BATON ROUGE - When you play at LSU, a school that has put more players on season opening NFL rosters than any other for several years, including 2017 with 51, there tends to be a lot of competition at practice.
If you miss for whatever reason or do not perform at your best, you may go from first team to second team in a snap.
This has been the case with junior cornerback Kevin Toliver II, a starting cornerback in 13 games over the last two seasons after signing with LSU in 2015 as the No. 1 cornerback in the nation out of Jacksonville, Fla. He missed LSU's season opener against Brigham Young because of a disciplinary suspension and did not start when he returned to action Saturday against Chattanooga.
Junior starting right cornerback Donte Jackson is believed to be the Tigers' fastest player and was expected to be the starting punt returner this season, but he fumbled some returns one too many times in practice. And he has not returned a punt yet this season.
Andraez "Greedy" Williams, a redshirt freshman who was the No. 37 ranked cornerback in the nation out of Calvary Baptist High in Shreveport in 2016, has started both of LSU's games at left cornerback over Toliver. And he will likely start Saturday when the No. 11 Tigers (2-0) open Southeastern Conference play at Mississippi State (2-0) at 6 p.m. on ESPN. Williams, who got his nickname from his aunt because he ate a lot and drank a lot of milk as a baby, is eating more than other SEC defensive backs so far this season as he leads the conference in interceptions with two and in passes defended with five.
D.J. Chark, a senior wide receiver from Alexandria Senior High, had not returned punts since he was at ASH, but he was promoted the Thursday before the season opener against BYU. He leads the SEC and is ninth in the nation with 19.8 yards a return as he has brought back five for 99 yards with a 65-yard touchdown against Chattanooga Saturday that was preceded by another touchdown on a 79-yard return that was called back by penalty. He is expected to remain at punt returner.

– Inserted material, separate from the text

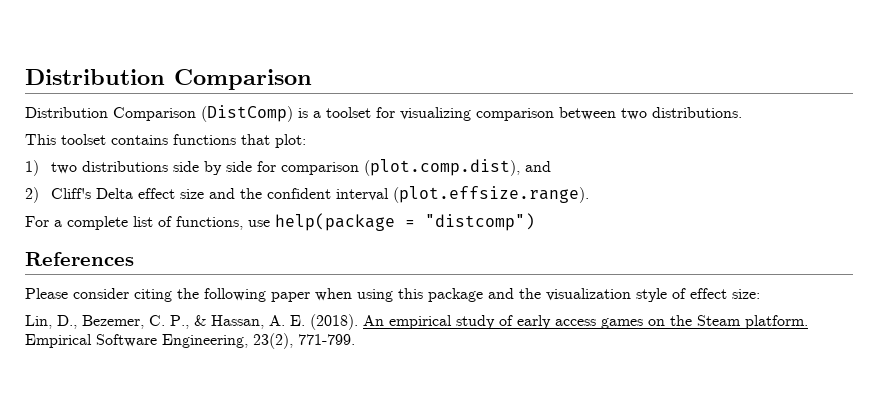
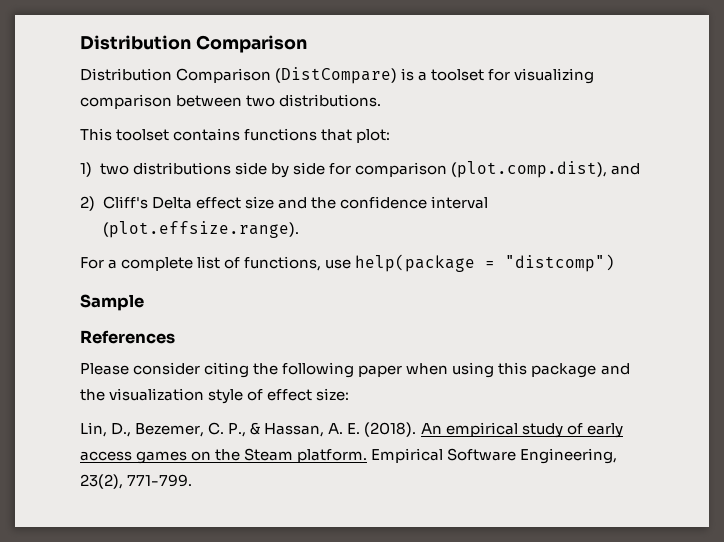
[201,105,293,122] (DistComp) -> [275,67,398,84] (DistCompare)
[267,188,332,199] confident -> [339,196,427,209] confidence
(535, 222) none -> [80,294,144,311] // Sample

"It's a good problem to have," LSU coach Ed Orgeron said Monday when asked how do you manage Toliver, who is an established starter suddenly out of a job. He had one tackle in limited action Saturday.
"Greedy waited his turn, and someone blinked," Orgeron said with a smile. "He moved in, and he's holding on to that spot. He doesn't want to give it up. That's what we like about competition."
Some coaches, particularly older ones, like to give a player his starting job back if he missed because of an injury or suspension regardless of whether his backup has played better or not. This was the case with former LSU coach Gerry DiNardo.
"There's no sacred spots on our football team," Orgeron said. "We're going to play the best players regardless of seniority or anything. And we want the guys who are playing the best. And right now, Greedy is doing that."
And Chark looks pretty good, too, in his new role returning punts.
"He has great vision," Orgeron said. "And he's just starting to learn how to do it. He's getting excited about it. I think it was an effort on all 11, but give him a lot of credit, too."
Meanwhile, Donte Jackson, like Toliver, waits.
"We'll see," Orgeron said. "Donte is a game breaker. We just have to get him comfortable catching the ball the way we want him to. Once he does that, we're going to be in good shape."
Chark got the job the first week because of his hands and Jackson's blink. He leads LSU in four receiving categories - seven catches, 180 yards, 90 yards a game and with a long of 52 yards.
"We felt that ball security was of utmost importance, and we thought D.J. had the best ball security out there. It was his first time doing it in a game, but we knew he was going to catch the football. We knew he had better ball security skills, and that's why we did it."
In the meantime, Williams and Chark are going to make sure they don't blink.
"Every day is a competition," Williams said. "Coaches are going to play who they want to play, so we've got to compete every day. I've still got a lot of learning to do. And it's about not getting complacent with myself. It's every day trying to improve."
Chark was reluctant to return punts at first, but the confidence of the coaches in him made him more confident.
"I see the big hits. And I see the muffed punt returns, and you can go from being loved to being hated on a punt return," Chark said. "But the coaches really had a lot of confidence in me, and I felt like if they're behind me, it doesn't matter. So I just came out and did what I was supposed to do."
One can also go from No. 1 to No. 2 very quickly.
"Donte's been very supportive," Chark said. "And I know if they put him back there, the same type of returns are going to happen."